TASK PROMPT: Word for word, copy out the data below, omitting pictures.

RECORD SET:
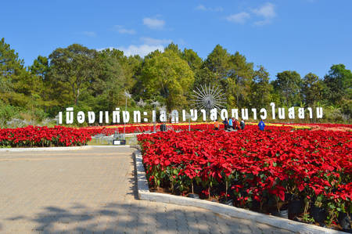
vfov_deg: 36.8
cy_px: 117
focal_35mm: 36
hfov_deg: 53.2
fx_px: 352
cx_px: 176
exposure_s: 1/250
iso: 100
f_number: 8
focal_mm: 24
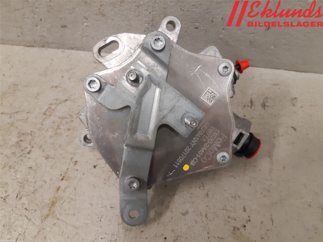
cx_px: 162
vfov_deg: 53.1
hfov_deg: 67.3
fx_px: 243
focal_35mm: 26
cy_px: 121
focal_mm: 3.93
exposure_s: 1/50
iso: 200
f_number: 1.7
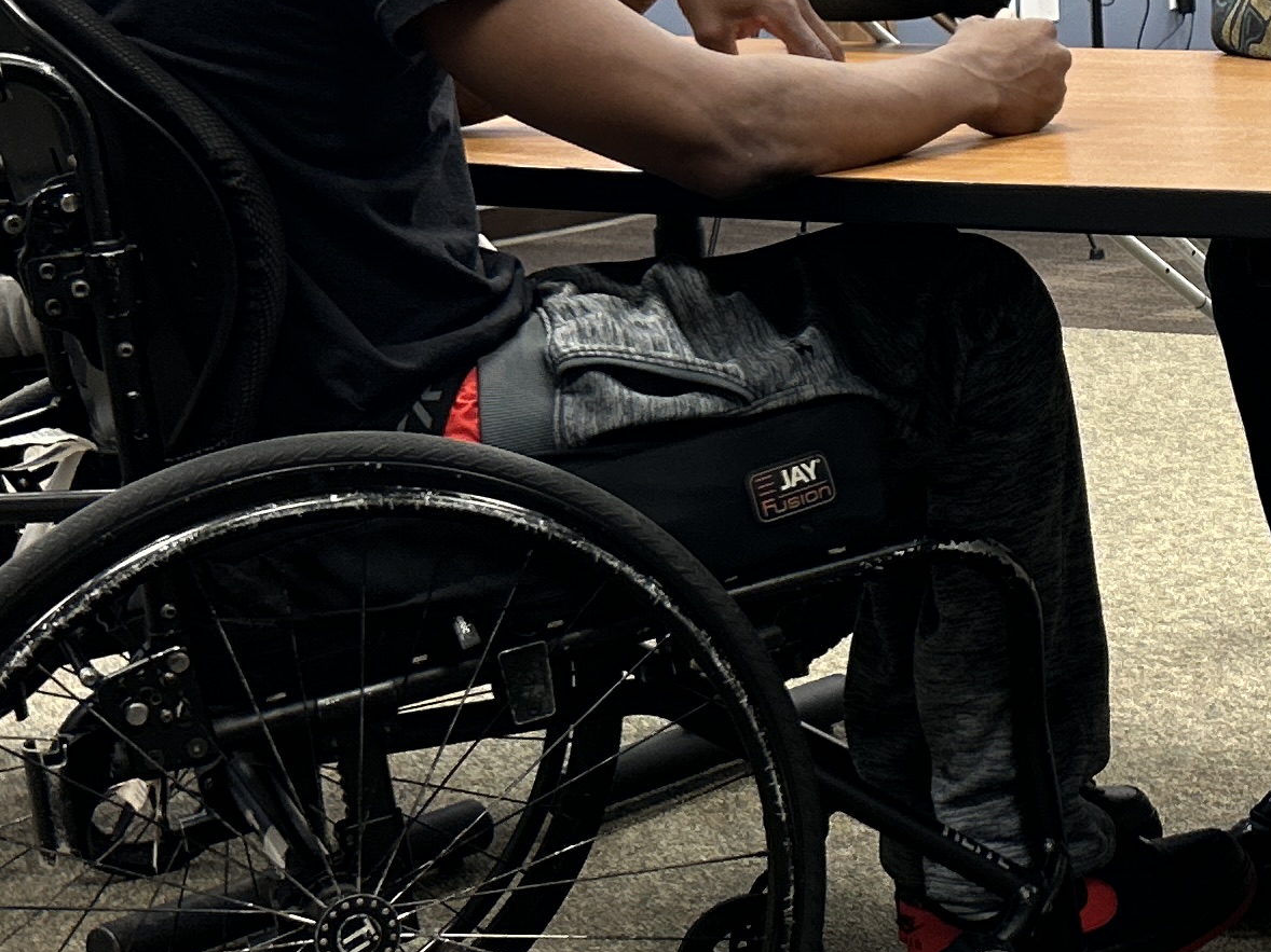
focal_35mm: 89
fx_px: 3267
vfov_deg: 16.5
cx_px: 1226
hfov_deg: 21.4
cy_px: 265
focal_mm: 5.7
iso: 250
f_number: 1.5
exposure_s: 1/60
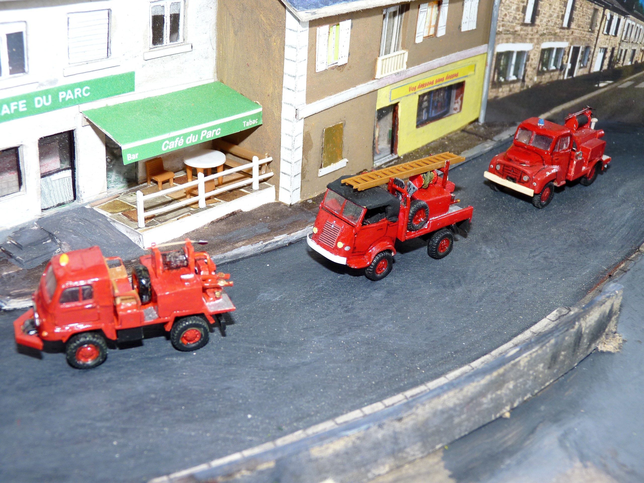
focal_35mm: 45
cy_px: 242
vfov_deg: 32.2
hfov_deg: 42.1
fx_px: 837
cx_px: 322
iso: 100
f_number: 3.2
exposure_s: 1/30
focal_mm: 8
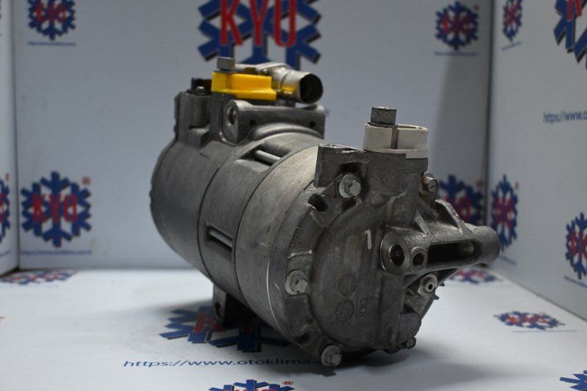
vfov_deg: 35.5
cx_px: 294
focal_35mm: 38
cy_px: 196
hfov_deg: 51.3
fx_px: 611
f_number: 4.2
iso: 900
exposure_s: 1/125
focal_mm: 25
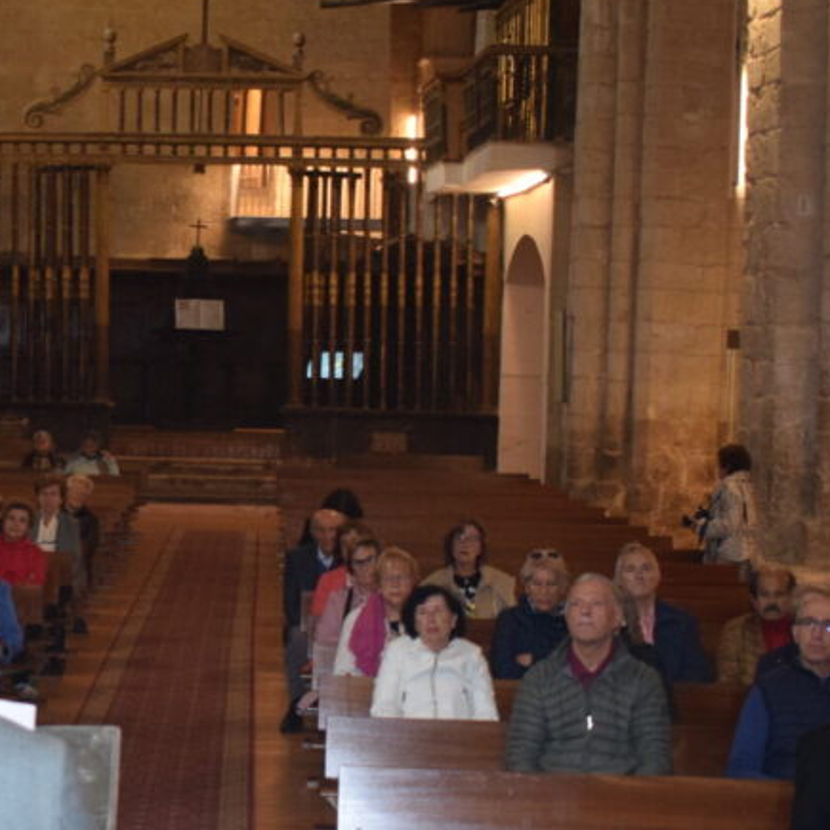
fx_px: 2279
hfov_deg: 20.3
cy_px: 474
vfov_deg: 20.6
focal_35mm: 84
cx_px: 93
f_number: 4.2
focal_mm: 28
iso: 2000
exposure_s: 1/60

EXERCISE RESULT:
vfov_deg: 36.8
cy_px: 117
focal_35mm: 36
hfov_deg: 53.2
fx_px: 352
cx_px: 176
exposure_s: 1/250
iso: 100
f_number: 8
focal_mm: 24
cx_px: 162
vfov_deg: 53.1
hfov_deg: 67.3
fx_px: 243
focal_35mm: 26
cy_px: 121
focal_mm: 3.93
exposure_s: 1/50
iso: 200
f_number: 1.7
focal_35mm: 89
fx_px: 3267
vfov_deg: 16.5
cx_px: 1226
hfov_deg: 21.4
cy_px: 265
focal_mm: 5.7
iso: 250
f_number: 1.5
exposure_s: 1/60
focal_35mm: 45
cy_px: 242
vfov_deg: 32.2
hfov_deg: 42.1
fx_px: 837
cx_px: 322
iso: 100
f_number: 3.2
exposure_s: 1/30
focal_mm: 8
vfov_deg: 35.5
cx_px: 294
focal_35mm: 38
cy_px: 196
hfov_deg: 51.3
fx_px: 611
f_number: 4.2
iso: 900
exposure_s: 1/125
focal_mm: 25
fx_px: 2279
hfov_deg: 20.3
cy_px: 474
vfov_deg: 20.6
focal_35mm: 84
cx_px: 93
f_number: 4.2
focal_mm: 28
iso: 2000
exposure_s: 1/60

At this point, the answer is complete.